Pernyataan Berger mengingatkan bahwa manusia tidak dapat terpisah dari
masyarakat kecuali jika ia ingin terasing. Manusia dan budaya mempunyai
hubungan yang saling berkaitan. Pada kondisi sekarang ini, tidak bisa kita
menyatakan bahwa salah satu dari mereka lebih awal muncul. Analisa keduanya
harus menyertakan pembahasan masalah dan waktu agar penganalisaannya dapat
dilakukan dengan cermat.
Dengan
melihat pembahasan di atas, kita akan menemukan bahwa manusi dan budaya
merupakan satu kesatuan. Insan kamil dalam budaya jelas mengarahkan manusia
pada sebuah proses yang baik. Dengan akal yang terjaga, prose berpikir yang
terjadi serta budaya yang dapat mengatur kehidupan manusia, maka gambaran sosok
yang mengarah pada insan kamil bisa dirasakan. Tapi ini bukan berarti kita
mampu menjadi sosok insan kamil ayng seutuhnya.
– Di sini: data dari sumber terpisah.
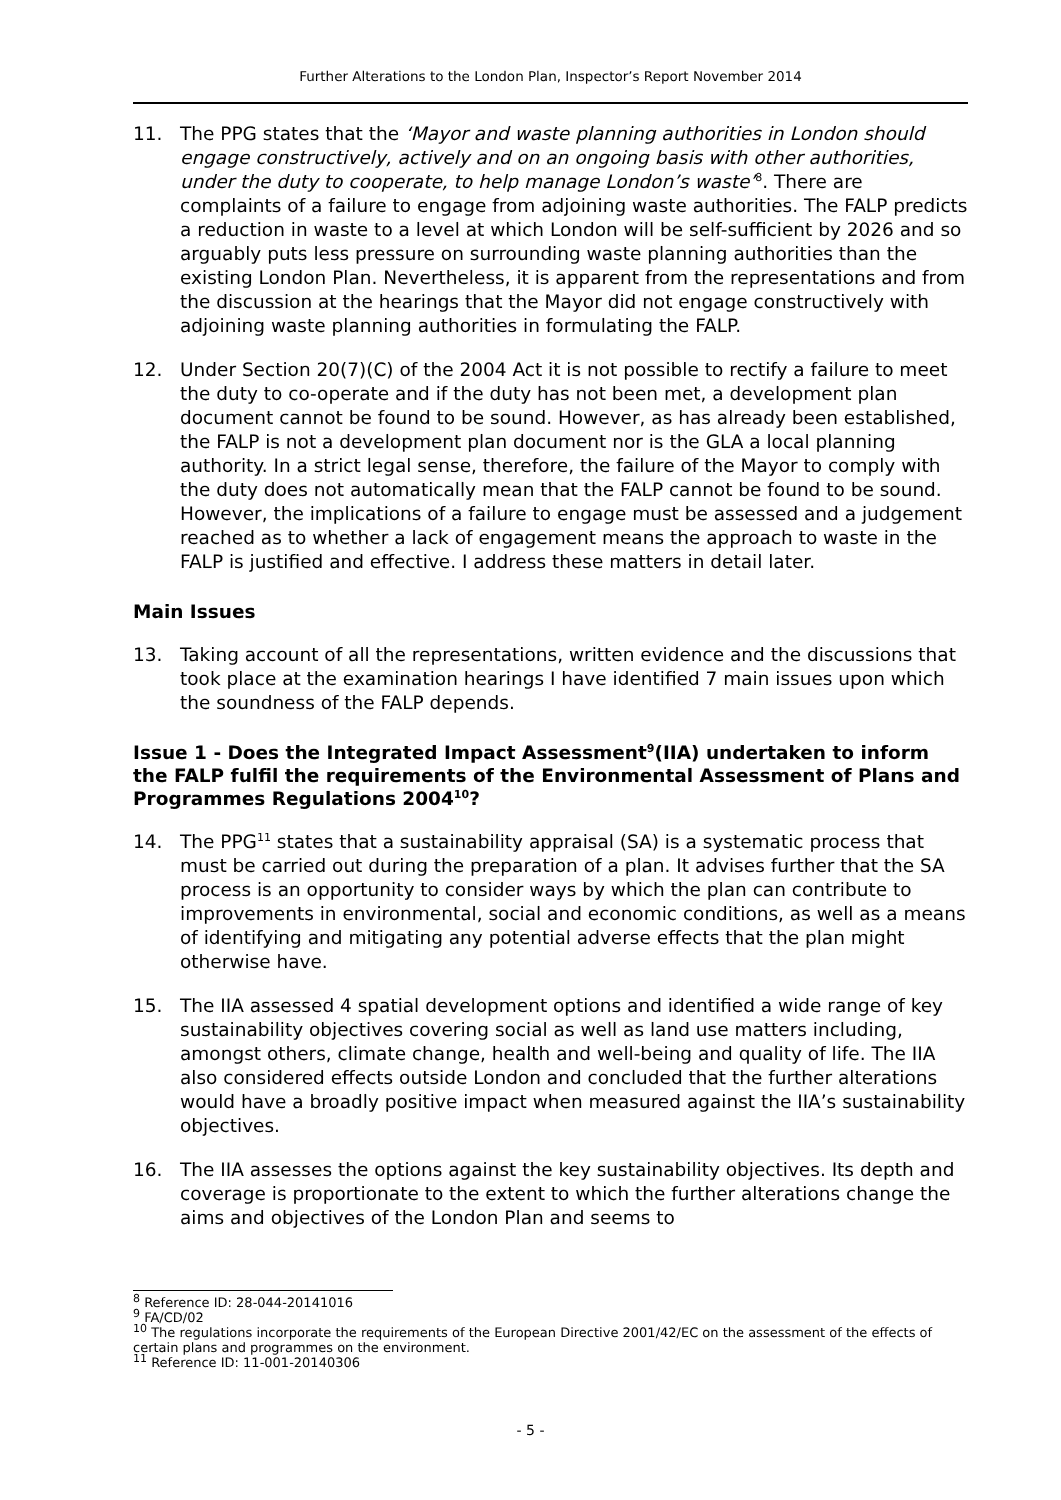Further Alterations to the London Plan, Inspector’s Report November 2014
11. The PPG states that the ‘Mayor and waste planning authorities in London should engage constructively, actively and on an ongoing basis with other authorities, under the duty to cooperate, to help manage London’s waste’<sup>8</sup>. There are complaints of a failure to engage from adjoining waste authorities. The FALP predicts a reduction in waste to a level at which London will be self-sufficient by 2026 and so arguably puts less pressure on surrounding waste planning authorities than the existing London Plan. Nevertheless, it is apparent from the representations and from the discussion at the hearings that the Mayor did not engage constructively with adjoining waste planning authorities in formulating the FALP.
12. Under Section 20(7)(C) of the 2004 Act it is not possible to rectify a failure to meet the duty to co-operate and if the duty has not been met, a development plan document cannot be found to be sound. However, as has already been established, the FALP is not a development plan document nor is the GLA a local planning authority. In a strict legal sense, therefore, the failure of the Mayor to comply with the duty does not automatically mean that the FALP cannot be found to be sound. However, the implications of a failure to engage must be assessed and a judgement reached as to whether a lack of engagement means the approach to waste in the FALP is justified and effective. I address these matters in detail later.
Main Issues
13. Taking account of all the representations, written evidence and the discussions that took place at the examination hearings I have identified 7 main issues upon which the soundness of the FALP depends.
Issue 1 - Does the Integrated Impact Assessment<sup>9</sup>(IIA) undertaken to inform the FALP fulfil the requirements of the Environmental Assessment of Plans and Programmes Regulations 2004<sup>10</sup>?
14. The PPG<sup>11</sup> states that a sustainability appraisal (SA) is a systematic process that must be carried out during the preparation of a plan. It advises further that the SA process is an opportunity to consider ways by which the plan can contribute to improvements in environmental, social and economic conditions, as well as a means of identifying and mitigating any potential adverse effects that the plan might otherwise have.
15. The IIA assessed 4 spatial development options and identified a wide range of key sustainability objectives covering social as well as land use matters including, amongst others, climate change, health and well-being and quality of life. The IIA also considered effects outside London and concluded that the further alterations would have a broadly positive impact when measured against the IIA’s sustainability objectives.
16. The IIA assesses the options against the key sustainability objectives. Its depth and coverage is proportionate to the extent to which the further alterations change the aims and objectives of the London Plan and seems to
<sup>8</sup> Reference ID: 28-044-20141016
<sup>9</sup> FA/CD/02
<sup>10</sup> The regulations incorporate the requirements of the European Directive 2001/42/EC on the assessment of the effects of certain plans and programmes on the environment.
<sup>11</sup> Reference ID: 11-001-20140306
- 5 -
Budaya yang lahir hanya sebatas
aturan yang mengatur perbuatan manusia, tapi tdak menjamin manusia itu menjadi
sosok yang bisa ditandingkan dengan Rasulullah Saw. Budaya hanya mengatur
sesuai dengan nilai-nilai yang ditanamkan dalam budaya itu. Berbeda ketika kita
melihat insan kamil dalam diri Nabi Muhammad Saw yang jelas sekali tanpa aturan
dan hal-hal yang membatasnya, ia mustahil keluar dari sisi kesuciannya. Karena
sifat yang sudah tertanam dalam dirinya serta sifat maksum yang diberikan
padanya.
b.
Karakteristik Manusia Sempurna Perspektif Islam
1.
Manusia
sempurna sebagai tujuan dan penyebab utama adanya makhluk.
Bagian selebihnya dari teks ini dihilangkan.